YOUR INSTRUCTIONS:
Find the string "casing" in the entries and copy each line that has it.
++++ RECORDS FOR PROCESSING
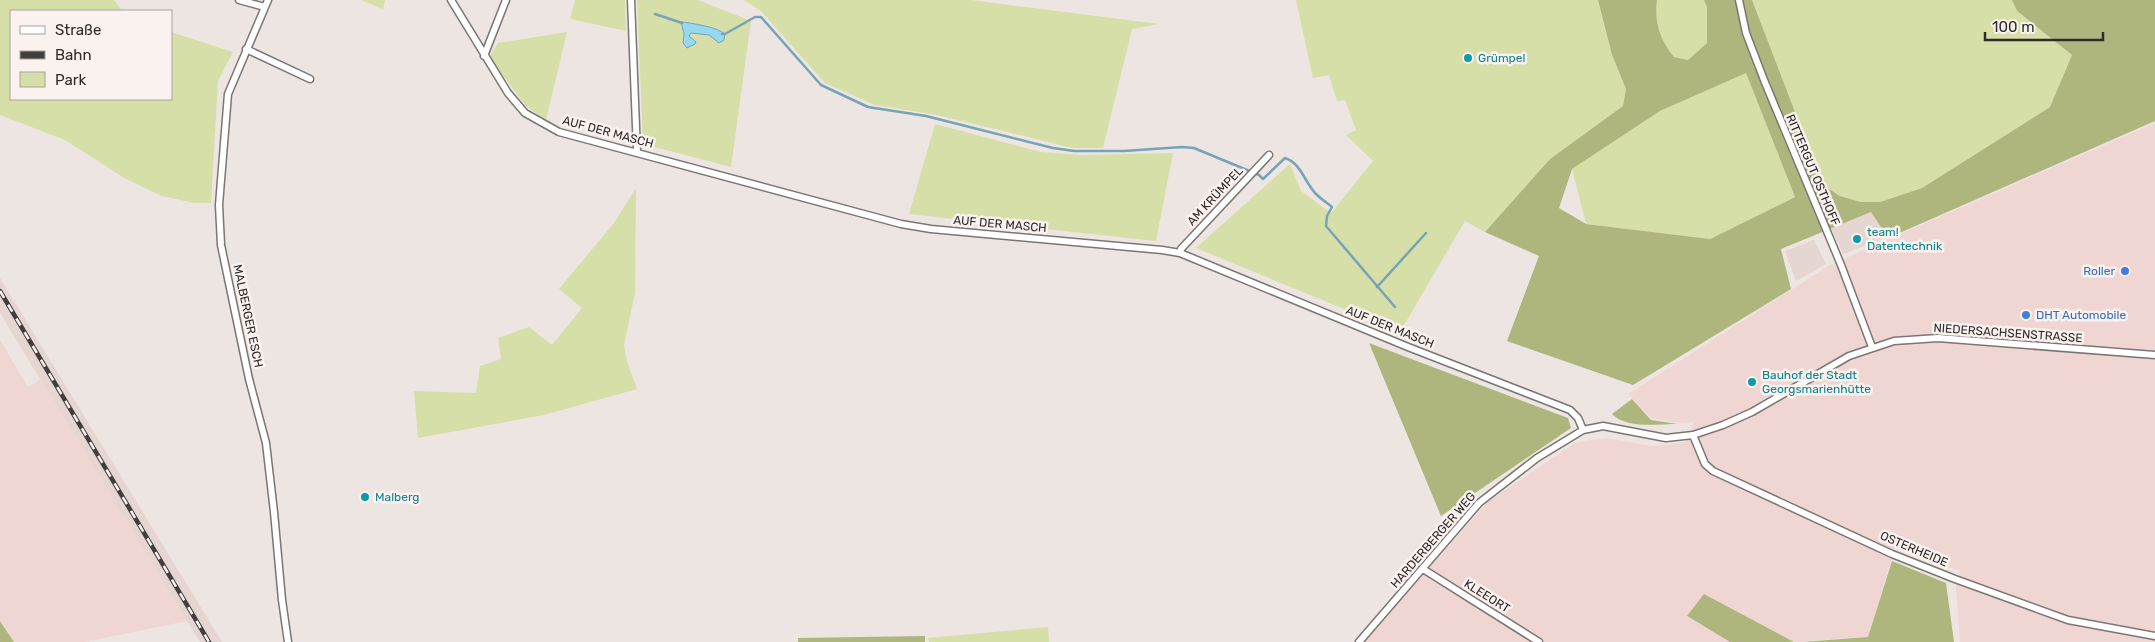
<svg xmlns="http://www.w3.org/2000/svg" width="2155" height="642" viewBox="0 0 2155 642" font-family="Rubik,sans-serif">
<style>
.built{fill:#e5d6d1}
.industrial{fill:#f0d6d3}
.green{fill:#d7dfa8}
.forest{fill:#aeb67e;fill-rule:evenodd}
.water{fill:#95d8f2;stroke:#76a4b6}
.lines{fill:none;stroke-linecap:round;stroke-linejoin:round}
.stream{stroke:#76a4b6;stroke-width:2.5}
.minor-casing{stroke:#7c7673;stroke-width:9}
.minor{stroke:#fff;stroke-width:6}
.rail-casing{stroke:#413e3d;stroke-width:4.5}
.rail{stroke:#f9f2ef;stroke-width:2.5;stroke-dasharray:8;stroke-linecap:butt}
.culture-dot{fill:#0f9aa8;stroke:#f9f2ef;stroke-width:2}
.shop-dot{fill:#3f7fe0;stroke:#f9f2ef;stroke-width:2}
.labels{text-anchor:middle;stroke-width:5;stroke-linejoin:round;paint-order:stroke}
.culture-label{font-size:12px;fill:#0d838f;stroke:#f9f2ef;text-anchor:start}
.street-label{font-size:12px;fill:#2d2a29;stroke:#f9f2ef}
.shop-label{font-size:12px;fill:#366cbe;stroke:#f9f2ef;text-anchor:end}
</style>
<rect width="100%" height="100%" fill="#ece5e2"/>
<path class="built" d="M1871,212L1887,237L1843,254L1831,228Z
M1814,240L1826,264L1796,281L1785,251Z
M0,278L222,642H200L187,621L0,313Z"/>
<path class="industrial" d="M2155,123V642H1960L1956,585L1960,571L1895,547L1868,637L1794,642L1704,595L1687,617L1730,642H1363L1488,502L1575,443L1606,438L1653,446L1686,442L1694,422L1680,423L1651,418L1628,394L1830,265Z
M0,340L28,387L41,379L187,621L85,642H14L0,620Z"/>
<path class="green" d="M0,0H114L122,11H11V99H171V32L233,52L218,81L211,203H194L162,196L126,179L65,140L0,115Z
M361,0H385L383,9Z
M575,0H625L626,31L570,19Z
M637,0H698L751,21L731,167L643,144Z
M744,0H971L1159,24L1132,29L1103,148H1072L937,115L875,105L825,83L761,11Z
M1296,0H1598L1612,55L1626,89L1623,106L1550,159L1485,232L1465,221L1400,332L1196,248L1290,164L1301,191L1331,213L1373,161L1346,135L1356,130L1345,100L1337,101L1329,75L1313,78Z
M1657,0H1704L1707,7V43L1688,60L1674,57C1660,40 1654,22 1657,0Z
M1752,0H2012L2017,11L2072,55L2050,107L1922,188L1880,202H1861L1840,196L1823,185L1774,60L1746,73L1795,197L1710,239L1586,224L1572,169L1660,111L1774,60Z
M567,32L546,120L526,106L489,57L498,43Z
M935,124L1041,152L1081,155L1173,153L1156,241L909,214Z
M636,188L635,293L624,345L627,362L637,389L544,415L418,438L414,391L476,393L480,366L501,359L498,338L529,327L552,345L582,308L559,289L614,223Z
M1048,627L1049,642H929L928,638Z"/>
<path class="forest" d="M1598,0H1657C1654,22 1660,40 1674,57L1688,60L1707,43V7L1704,0H1752L1823,185L1840,196L1861,202H1880L1922,188L2050,107L2072,55L2017,11L2012,0H2155V121L1888,238L1871,212L1781,249L1791,289L1633,385L1507,341L1539,256L1485,232L1550,159L1623,106L1626,89L1612,55ZM1746,73L1795,197L1710,239L1586,224L1559,208L1572,169L1660,111Z
M1369,343L1568,418L1571,428L1441,516Z
M1632,399L1651,420L1678,424C1658,424 1626,429 1612,414Z
M1892,561L1946,583L1954,642H1802L1868,637Z
M1704,594L1794,642H1730L1687,616Z
M0,621L14,642H0Z
M925,636V642H798V638Z"/>
<path class="water" d="M681,22C692,23 717,27 725,34L724,40L719,43L709,35L691,33L689,36L696,42L695,44L687,48L683,43L684,34Z"/>
<g class="lines">
<path class="stream" d="M655,14L682,23
M722,34H725L755,17H761L821,85L868,107L926,116L1053,148L1074,151H1124L1182,147L1194,148L1259,175L1263,179L1285,158C1301,163 1305,183 1316,194C1321,199 1327,203 1332,207L1327,216L1326,226L1395,307
M1377,287L1426,233"/>
<g class="minor-casing">
<path id="minor" d="M239,0L265,7
M268,0L228,94L219,205L221,245L249,379L266,443L274,512L282,600L288,642
M451,0L508,93L525,113L559,132L901,224L931,229L1162,250L1180,253L1408,347L1570,410L1578,418L1583,430
M631,0L637,152
M1739,0L1746,33L1764,80L1841,265L1872,347
M246,49L310,79
M484,56L506,0
M1180,253L1181,249L1269,155
M1693,435L1705,464L1713,471L1892,554L1955,579L2068,620L2155,636
M1423,569L1539,642
M1359,642L1479,503L1537,458L1583,430L1603,426L1666,438L1693,435L1723,425L1752,412L1849,356L1894,341L1938,338L2155,355"/>
</g>
<use href="#minor" class="minor"/>
<g class="rail-casing">
<path id="rail" d="M0,291L209,642"/>
</g>
<use href="#rail" class="rail"/>
</g>
<g class="culture-dot">
<circle cx="1468" cy="58" r="5"/>
<circle cx="1857" cy="239" r="5"/>
<circle cx="1752" cy="382" r="5"/>
<circle cx="365" cy="497" r="5"/>
</g>
<g class="shop-dot">
<circle cx="2125" cy="271" r="5"/>
<circle cx="2026" cy="315" r="5"/>
</g>
<g class="labels">
<g class="culture-label">
<text x="1478" y="62">Grümpel</text>
<text x="1867" y="236">team!<tspan x="1867" dy="14">Datentechnik</tspan></text>
<text x="1762" y="379">Bauhof der Stadt<tspan x="1762" dy="14">Georgsmarienhütte</tspan></text>
<text x="375" y="501">Malberg</text>
</g>
<g class="street-label">
<text transform="translate(608 132) rotate(15)" y="4">AUF DER MASCH</text>
<text transform="translate(1813 170) rotate(67)" y="4">RITTERGUT OSTHOFF</text>
<text transform="translate(1215 196) rotate(-47)" y="4">AM KRÜMPEL</text>
<text transform="translate(1000 224) rotate(5)" y="4">AUF DER MASCH</text>
<text transform="translate(248 316) rotate(78)" y="4">MALBERGER ESCH</text>
<text transform="translate(1390 327) rotate(22)" y="4">AUF DER MASCH</text>
<text transform="translate(2008 333) rotate(4)" y="4">NIEDERSACHSENSTRASSE</text>
<text transform="translate(1433 540) rotate(-49)" y="4">HARDERBERGER WEG</text>
<text transform="translate(1914 549) rotate(23)" y="4">OSTERHEIDE</text>
<text transform="translate(1487 596) rotate(32)" y="4">KLEEORT</text>
</g>
<g class="shop-label">
<text x="2115" y="275">Roller</text>
<text x="2036" y="319" text-anchor="start">DHT Automobile</text>
</g>
</g>
<rect x="10" y="10" width="162" height="90" fill="#f9f2ef" stroke="#a7a2a0"/>
<rect x="20" y="26" width="25" height="8" fill="#ffffff" stroke="#a7a2a0"/>
<text x="55" y="35" font-size="15" fill="#2d2a29">Straße</text>
<rect x="20" y="51" width="25" height="8" fill="#413e3d" stroke="#a7a2a0"/>
<text x="55" y="60" font-size="15" fill="#2d2a29">Bahn</text>
<rect x="20" y="72" width="25" height="15" fill="#d7dfa8" stroke="#a7a2a0"/>
<text x="55" y="85" font-size="15" fill="#2d2a29">Park</text>
<path d="M1985 32v8h118v-8" fill="none" stroke="#2d2a29" stroke-width="2.5"/>
<text x="1992" y="32" font-size="15" fill="#2d2a29" stroke="#f9f2ef" stroke-width="4" paint-order="stroke">100 m</text>
</svg>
++++++++
WRITTEN SOLUTION:
.minor-casing{stroke:#7c7673;stroke-width:9}
.rail-casing{stroke:#413e3d;stroke-width:4.5}
<g class="minor-casing">
<g class="rail-casing">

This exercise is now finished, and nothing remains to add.